"""
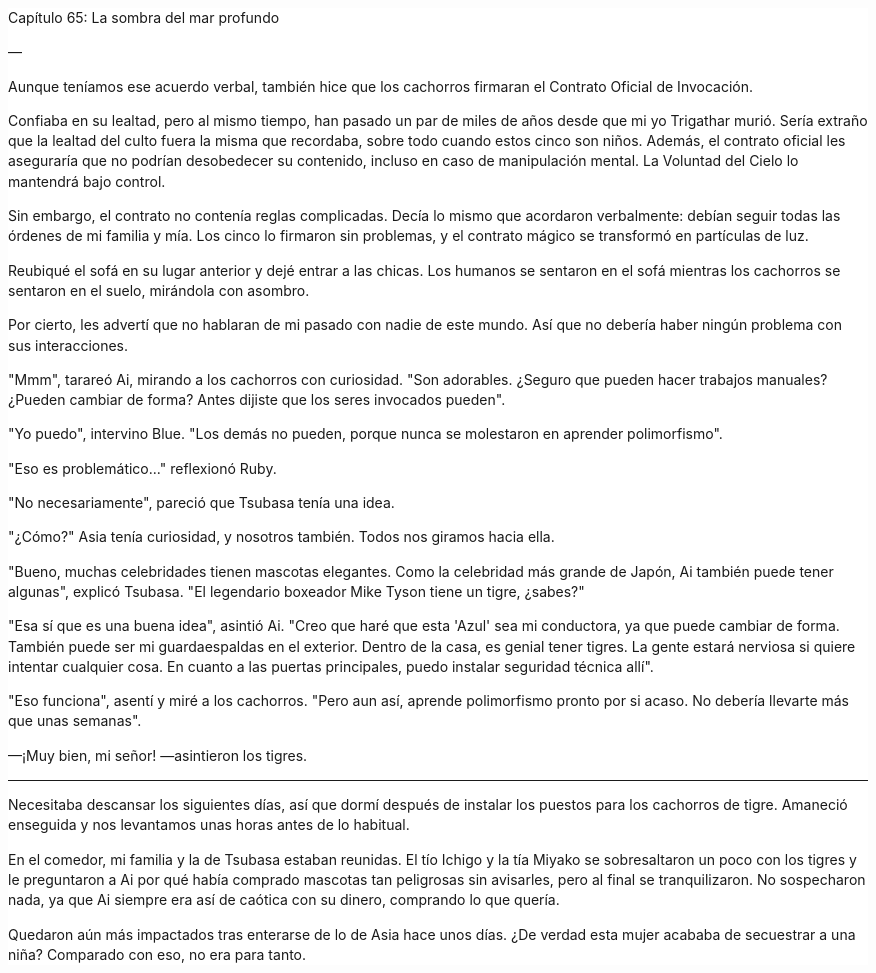 
Capítulo 65: La sombra del mar profundo

—

Aunque teníamos ese acuerdo verbal, también hice que los cachorros firmaran el Contrato Oficial de Invocación.

Confiaba en su lealtad, pero al mismo tiempo, han pasado un par de miles de años desde que mi yo Trigathar murió. Sería extraño que la lealtad del culto fuera la misma que recordaba, sobre todo cuando estos cinco son niños. Además, el contrato oficial les aseguraría que no podrían desobedecer su contenido, incluso en caso de manipulación mental. La Voluntad del Cielo lo mantendrá bajo control.

Sin embargo, el contrato no contenía reglas complicadas. Decía lo mismo que acordaron verbalmente: debían seguir todas las órdenes de mi familia y mía. Los cinco lo firmaron sin problemas, y el contrato mágico se transformó en partículas de luz.

Reubiqué el sofá en su lugar anterior y dejé entrar a las chicas. Los humanos se sentaron en el sofá mientras los cachorros se sentaron en el suelo, mirándola con asombro. 

Por cierto, les advertí que no hablaran de mi pasado con nadie de este mundo. Así que no debería haber ningún problema con sus interacciones.

"Mmm", tarareó Ai, mirando a los cachorros con curiosidad. "Son adorables. ¿Seguro que pueden hacer trabajos manuales? ¿Pueden cambiar de forma? Antes dijiste que los seres invocados pueden".

"Yo puedo", intervino Blue. "Los demás no pueden, porque nunca se molestaron en aprender polimorfismo".

"Eso es problemático..." reflexionó Ruby.

"No necesariamente", pareció que Tsubasa tenía una idea. 

"¿Cómo?" Asia tenía curiosidad, y nosotros también. Todos nos giramos hacia ella.

"Bueno, muchas celebridades tienen mascotas elegantes. Como la celebridad más grande de Japón, Ai también puede tener algunas", explicó Tsubasa. "El legendario boxeador Mike Tyson tiene un tigre, ¿sabes?"

"Esa sí que es una buena idea", asintió Ai. "Creo que haré que esta 'Azul' sea mi conductora, ya que puede cambiar de forma. También puede ser mi guardaespaldas en el exterior. Dentro de la casa, es genial tener tigres. La gente estará nerviosa si quiere intentar cualquier cosa. En cuanto a las puertas principales, puedo instalar seguridad técnica allí".

"Eso funciona", asentí y miré a los cachorros. "Pero aun así, aprende polimorfismo pronto por si acaso. No debería llevarte más que unas semanas".

—¡Muy bien, mi señor! —asintieron los tigres.

* * *

Necesitaba descansar los siguientes días, así que dormí después de instalar los puestos para los cachorros de tigre. Amaneció enseguida y nos levantamos unas horas antes de lo habitual.

En el comedor, mi familia y la de Tsubasa estaban reunidas. El tío Ichigo y la tía Miyako se sobresaltaron un poco con los tigres y le preguntaron a Ai por qué había comprado mascotas tan peligrosas sin avisarles, pero al final se tranquilizaron. No sospecharon nada, ya que Ai siempre era así de caótica con su dinero, comprando lo que quería.

Quedaron aún más impactados tras enterarse de lo de Asia hace unos días. ¿De verdad esta mujer acababa de secuestrar a una niña? Comparado con eso, no era para tanto. 
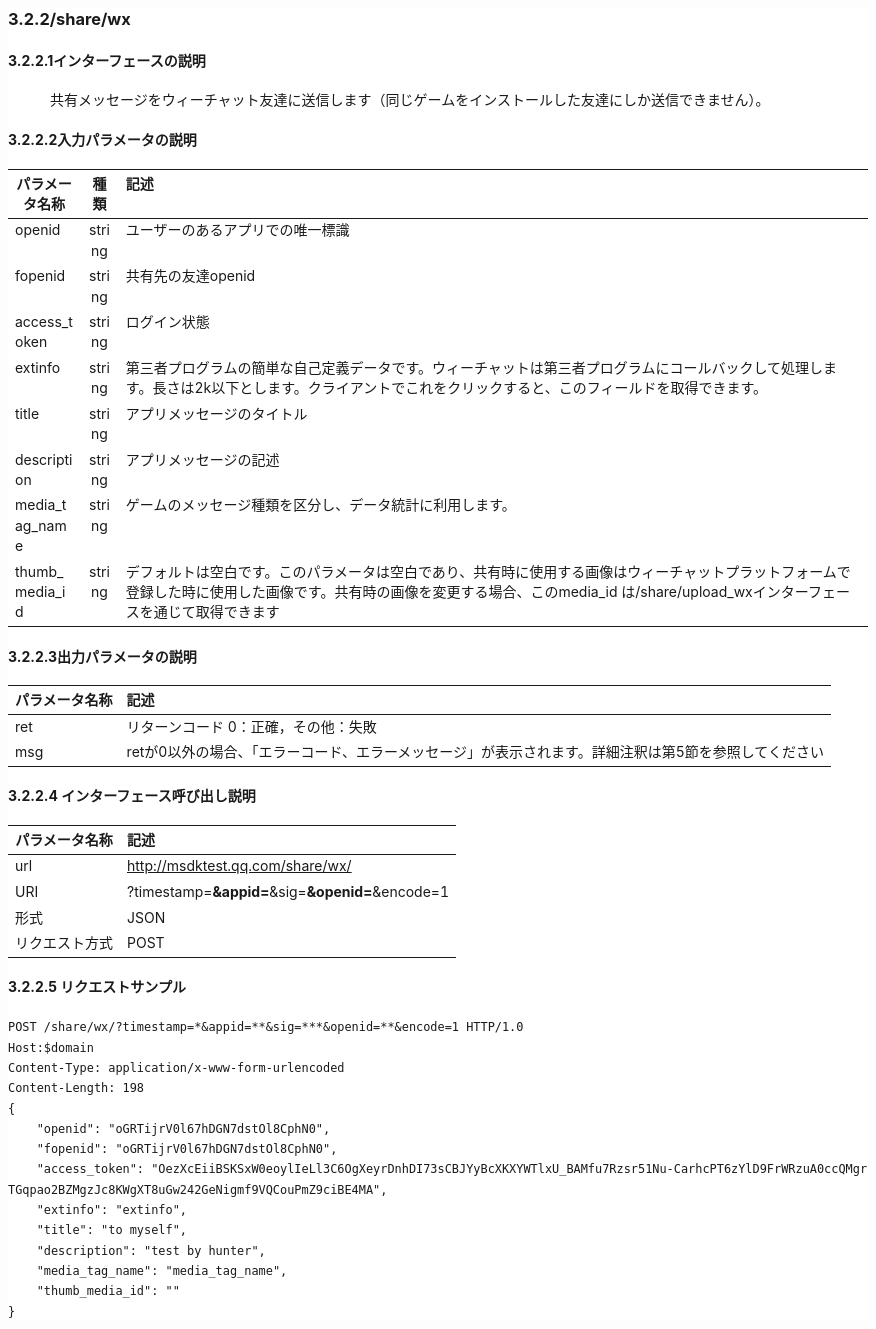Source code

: ### 3.2.2/share/wx ###

#### 3.2.2.1インターフェースの説明 ####
　　　共有メッセージをウィーチャット友達に送信します（同じゲームをインストールした友達にしか送信できません）。

#### 3.2.2.2入力パラメータの説明 ####

| パラメータ名称| 種類|記述|
| ------------- |:-------------:|:-----|
| openid|string|ユーザーのあるアプリでの唯一標識 |
| fopenid|string| 共有先の友達openid |
| access_token|string|ログイン状態 |
| extinfo|string|第三者プログラムの簡単な自己定義データです。ウィーチャットは第三者プログラムにコールバックして処理します。長さは2k以下とします。クライアントでこれをクリックすると、このフィールドを取得できます。|
| title|string|アプリメッセージのタイトル |
| description|string|アプリメッセージの記述 |
| media_tag_name|string|ゲームのメッセージ種類を区分し、データ統計に利用します。 |
| thumb_media_id|string|デフォルトは空白です。このパラメータは空白であり、共有時に使用する画像はウィーチャットプラットフォームで登録した時に使用した画像です。共有時の画像を変更する場合、このmedia_id は/share/upload_wxインターフェースを通じて取得できます|


#### 3.2.2.3出力パラメータの説明 ####

| パラメータ名称| 記述|
| ------------- |:-----|
| ret|リターンコード  0：正確，その他：失敗 |
| msg|retが0以外の場合、「エラーコード、エラーメッセージ」が表示されます。詳細注釈は第5節を参照してください|

#### 3.2.2.4 インターフェース呼び出し説明 ####

| パラメータ名称| 記述|
| ------------- |:-----|
| url|http://msdktest.qq.com/share/wx/ |
| URI|?timestamp=**&appid=**&sig=**&openid=**&encode=1|
| 形式|JSON |
| リクエスト方式|POST  |

#### 3.2.2.5 リクエストサンプル ####

	POST /share/wx/?timestamp=*&appid=**&sig=***&openid=**&encode=1 HTTP/1.0
	Host:$domain
	Content-Type: application/x-www-form-urlencoded
	Content-Length: 198
	{
	    "openid": "oGRTijrV0l67hDGN7dstOl8CphN0",
	    "fopenid": "oGRTijrV0l67hDGN7dstOl8CphN0",
	    "access_token": "OezXcEiiBSKSxW0eoylIeLl3C6OgXeyrDnhDI73sCBJYyBcXKXYWTlxU_BAMfu7Rzsr51Nu-CarhcPT6zYlD9FrWRzuA0ccQMgrTGqpao2BZMgzJc8KWgXT8uGw242GeNigmf9VQCouPmZ9ciBE4MA",
	    "extinfo": "extinfo",
	    "title": "to myself",
	    "description": "test by hunter",
	    "media_tag_name": "media_tag_name",
	    "thumb_media_id": ""
	}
"""
▶ **WORK INSTRUCTION**
Return each line of the preceding material in which "cachorros" can be found.

▶ **WORKED SOLUTION**
Aunque teníamos ese acuerdo verbal, también hice que los cachorros firmaran el Contrato Oficial de Invocación.
Reubiqué el sofá en su lugar anterior y dejé entrar a las chicas. Los humanos se sentaron en el sofá mientras los cachorros se sentaron en el suelo, mirándola con asombro. 
"Mmm", tarareó Ai, mirando a los cachorros con curiosidad. "Son adorables. ¿Seguro que pueden hacer trabajos manuales? ¿Pueden cambiar de forma? Antes dijiste que los seres invocados pueden".
"Eso funciona", asentí y miré a los cachorros. "Pero aun así, aprende polimorfismo pronto por si acaso. No debería llevarte más que unas semanas".
Necesitaba descansar los siguientes días, así que dormí después de instalar los puestos para los cachorros de tigre. Amaneció enseguida y nos levantamos unas horas antes de lo habitual.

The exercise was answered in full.